I live in Chicago. My rehab is in Clearwater, Florida.
That’s not a humble brag. That’s a warning.
Long-distance rehabs are one of the most dangerous things you can do as a real estate investor. Not because the strategy is bad — buying in cheaper markets from expensive ones makes perfect sense on paper. But because the execution depends entirely on people you can’t see, doing work you can’t check, on a timeline you can’t enforce.
I’m learning this the hard way at 321 Murray Ave.
The Setup
I bought a property that needed a full rehab. Found a contractor — David Tu — who was local to the area. We agreed on scope, timeline, budget. Standard stuff.
What wasn’t standard was me being a thousand miles away while the work was happening. I couldn’t swing by on my lunch break. I couldn’t stop in after work. Every bit of information I got came filtered through the one person who had the most to gain from making things sound better than they were.
What I Found
When I finally got boots on the ground — someone with a camera walking every room — here’s the reality:
The bones are there. LVP flooring throughout most of the house. Cabinets and countertops in the kitchen. Tile in the bathrooms. Walls painted. From certain angles, it looks like a house that’s close to done.
But “close” is doing a lot of heavy lifting.
There isn’t a single light fixture installed in the entire house. Every ceiling has an open junction box — some with wires just hanging. The kitchen backsplash has a cutout where an outlet should be, with exposed wiring. That’s not a cosmetic issue. That’s a safety hazard.
One bedroom has no flooring at all — just bare subfloor while every other room has LVP. Both bathrooms have tile work done but zero plumbing fixtures — no showerheads, no faucets, no valve trim. The tub spouts aren’t even installed. These rooms look finished but don’t function.
No interior doors hung. No closet doors. The kitchen has no appliances. The deck out back is raw, untreated lumber with no railing. The yard is dirt and debris.
This is what happens when your quality control is a phone call.
The Systems You Actually Need
I’m not writing this to scare you away from long-distance investing. I’m writing it because I wish someone had laid this out for me before I started.
1. Local boots on the ground — non-negotiable.
This is the single most important thing. You need someone in the market who works for you, not for the contractor. A local property manager, a real estate agent who does investor walkthroughs, a handyman you trust, a home inspector on retainer — someone.

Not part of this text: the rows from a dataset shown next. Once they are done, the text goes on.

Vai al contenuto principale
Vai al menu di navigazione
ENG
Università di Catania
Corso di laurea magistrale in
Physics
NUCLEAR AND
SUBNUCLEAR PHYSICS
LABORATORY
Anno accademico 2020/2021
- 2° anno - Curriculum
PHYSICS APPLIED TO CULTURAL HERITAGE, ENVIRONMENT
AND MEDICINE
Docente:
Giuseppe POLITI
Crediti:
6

They don’t need to be there every day. Once a week with photos and a checklist is enough to catch 90% of problems before they snowball.
If I’d had someone at Murray Ave every Friday taking pictures room by room, the bare subfloor bedroom would have been flagged weeks ago. The exposed wiring would have been caught. The missing fixtures would have been a conversation, not a surprise.
2. Milestone-based payments.
Never pay for “progress.” Pay for completed, verified milestones.
- Rough plumbing and electrical? Inspector verifies. Then you pay.
- Flooring complete in all rooms? Your local person confirms. Then you pay.
- Light fixtures and plumbing trim installed and functional? Verified. Then you pay.
If I’d structured payments this way, David Tu wouldn’t have gotten paid for a kitchen with no appliances or a bedroom with no floor. The money would have done the talking I couldn’t do in person.
3. Scope of work that reads like a contract, not a conversation.
“Rehab the house” isn’t a scope of work. A scope of work is:
- Install LVP flooring in all 5 rooms, hallway, and living area (XXX sq ft)
- Install light fixtures in all rooms (specify fixtures)
- Install appliance package: range, refrigerator, dishwasher (specify models)
- Stain and seal exterior deck; install 36″ railing per code
Every single item at Murray Ave that’s incomplete was probably “understood” but never written down in language that specific. Lesson learned.
4. Weekly video walkthroughs — from YOUR person, not the contractor.
Contractors will send you the one angle that looks good. Your person sends you the full picture. Require a video walkthrough of every room, every week. Same route, same order. You’ll spot problems in the pattern changes.
5. A backup contractor.
Always know who you’re calling if Contractor A doesn’t work out. Having no alternative is what made me give David Tu a second chance. I didn’t have anyone else lined up. That’s not a position of strength — that’s desperation.
The Bottom Line
Long-distance rehabs can work. People do them successfully every day. But they work because of systems, not trust. Trust is what you have until you build systems. And if you’re relying on trust alone — like I was — you’re one bad contractor away from staring at a house that’s 70% done with exposed wiring and no timeline to finish.
Build the systems first. Then buy the property.
I’m doing this backward. Don’t be like me.